Etabli depuis 32 ans et regroupant énormément d’experts, notre système de pharmacovigilance est l’un des systèmes les plus performants actuellement.
A titre d'exemple, aux côtés des centres suédois et indien, nous sommes reconnus au niveau international comme l’un des trois centres mondiaux qui sont nommés par l’OMS comme centre collaborateur de cette institution, dans le cadre des efforts visant le développement de la pharmacovigilance dans le monde.
- Le ministère a lancé une application dédiée au suivi des effets indésirables "Yakadaliqah". Quel est l'apport de cette application en termes de déclarations des événement indésirables ?
A l'heure actuelle, 60% des déclarations des événements indésirables proviennent de l'application "Yakadaliqah". Je remercie le ministère d'avoir mis en place cette solution informatique pour le suivi médical et pour la déclaration des effets indésirables. Je salue aussi l'adhésion remarquable de la population à cette opération.

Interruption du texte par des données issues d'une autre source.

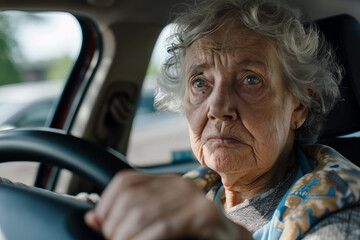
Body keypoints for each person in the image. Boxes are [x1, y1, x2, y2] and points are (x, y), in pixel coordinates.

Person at [84, 0, 360, 239]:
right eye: (200, 82)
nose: (217, 107)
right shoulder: (198, 186)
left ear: (299, 105)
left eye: (251, 79)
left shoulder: (341, 210)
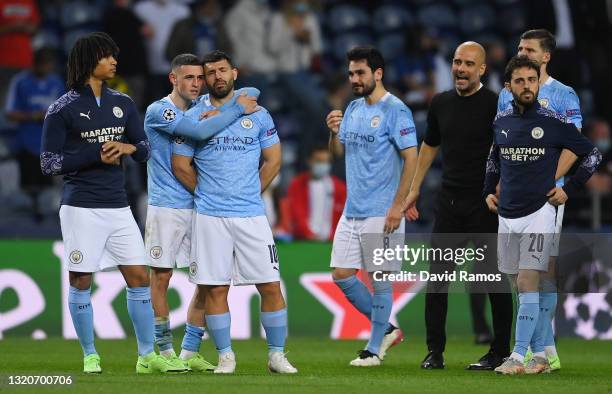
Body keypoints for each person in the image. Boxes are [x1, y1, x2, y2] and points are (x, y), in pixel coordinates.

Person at [40, 32, 180, 374]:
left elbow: (145, 149)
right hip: (81, 207)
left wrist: (129, 148)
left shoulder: (124, 103)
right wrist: (95, 153)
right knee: (80, 281)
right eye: (107, 55)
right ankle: (90, 354)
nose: (114, 61)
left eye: (114, 55)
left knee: (138, 277)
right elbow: (48, 163)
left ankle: (147, 357)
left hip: (119, 206)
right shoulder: (62, 109)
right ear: (89, 61)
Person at [173, 50, 297, 374]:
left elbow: (274, 160)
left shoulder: (258, 114)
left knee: (270, 284)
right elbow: (180, 165)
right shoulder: (194, 116)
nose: (216, 76)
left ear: (234, 73)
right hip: (210, 216)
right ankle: (226, 356)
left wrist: (251, 193)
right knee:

Aujourd’hui, nous avons un nombre important de déclarations d'effets indésirables, grâce à l’application mais aussi aux appels téléphoniques. Il y a deux numéros de téléphones dédiés à cette fin, l'un est destiné à la population vaccinée, tandis que l'autre est dédié aux professionnels de la Santé.
Nous effectuons, en parallèle, un travail de collecte à travers tout le territoire national. Les correspondants régionaux de pharmacovigilance qui sont mobilisés pour collecter les effets indésirables jouent un rôle très important dans ce cadre.